Bear Clan Patrol keeps Winnipeg youths on right path with mock patrol
Youths need to be aware of risks so they can protect themselves, Bear Clan leader James Favel says
About a dozen members of the Bear Clan Patrol took youths on a mock patrol through the inner city Monday afternoon to show them how the organization tries to address real social issues on Winnipeg streets.
"We're trying to engage the youth.
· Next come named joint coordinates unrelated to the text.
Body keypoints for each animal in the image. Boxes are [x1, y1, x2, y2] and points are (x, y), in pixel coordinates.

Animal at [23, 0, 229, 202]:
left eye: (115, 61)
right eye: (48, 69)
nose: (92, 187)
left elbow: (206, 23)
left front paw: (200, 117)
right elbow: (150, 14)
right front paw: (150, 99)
That's been part of our program from the very beginning," Favel said.
The youths were connected with Bear Clan through Seven Oaks School Division's Wayfinders program and Ndinawe Youth Resource Centre.
The children and teens saw first-hand some of the realities members of the patrol face every night.
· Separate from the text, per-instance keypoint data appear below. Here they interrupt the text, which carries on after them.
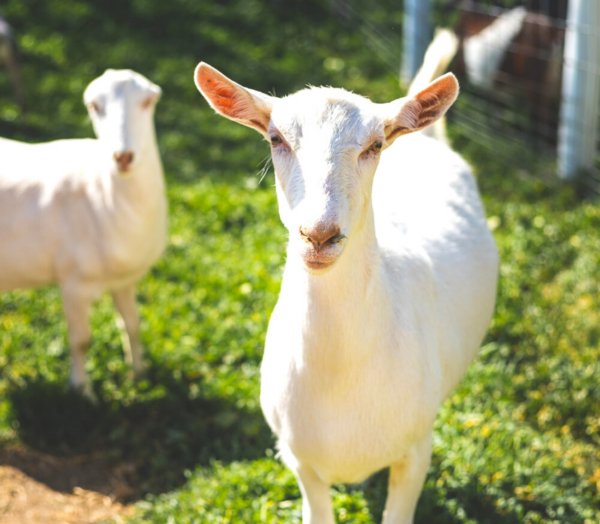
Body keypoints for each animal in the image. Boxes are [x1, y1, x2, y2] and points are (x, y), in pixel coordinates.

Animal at [0, 70, 166, 398]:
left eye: (148, 101)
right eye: (93, 105)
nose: (123, 157)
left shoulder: (124, 280)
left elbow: (132, 324)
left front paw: (139, 374)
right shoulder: (74, 284)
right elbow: (81, 341)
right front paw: (82, 391)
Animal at [196, 34, 496, 520]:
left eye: (374, 145)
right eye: (275, 138)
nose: (319, 235)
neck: (339, 376)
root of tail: (426, 137)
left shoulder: (417, 448)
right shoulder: (297, 456)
"We want to change the way they think so when they're older they're not trying to get into those same negative cycles," he said.
The Bear Clan normally conducts its patrols well after nightfall — the organization functions as both a community watch group and a search party if there's a missing person.
For this mock patrol, volunteers led the walk during daylight hours. Still, they came across used needles and an exploited woman in the midst of a mental health crisis.
The youths were able to see compassion and kindness in action as volunteers spoke with the woman. They were also shown how the Bear Clan safely disposes of needles.
"Now if they see a needle in the street they know what to do with it," Favel said.
One of the 14-year-old participants said he joined the mock patrol Monday for practical reasons.
"I thought it would be fun and had nothing else to do," he said.
"Sometimes we don't think people are trying to live under a bridge … or inject needles," he said.
Favel said one purpose of the walk is to open the eyes of young people like that 14-year-old so they can stay out of harm's way.
"It's something they should be aware of so they can protect themselves better," said Favel.
Another goal of the mock patrols is to change misconceptions among youths about what the Bear Clan does — it's not about chasing down gangsters.
"We're taking care of the sociological issues in our community. We're trying to make everyone's life a little bit better," he said.
Despite the difficult issues at play, Favel hopes the youth had a positive experience.
"One of the youth here he's 19 years old, he's so impressed he's going to be coming back."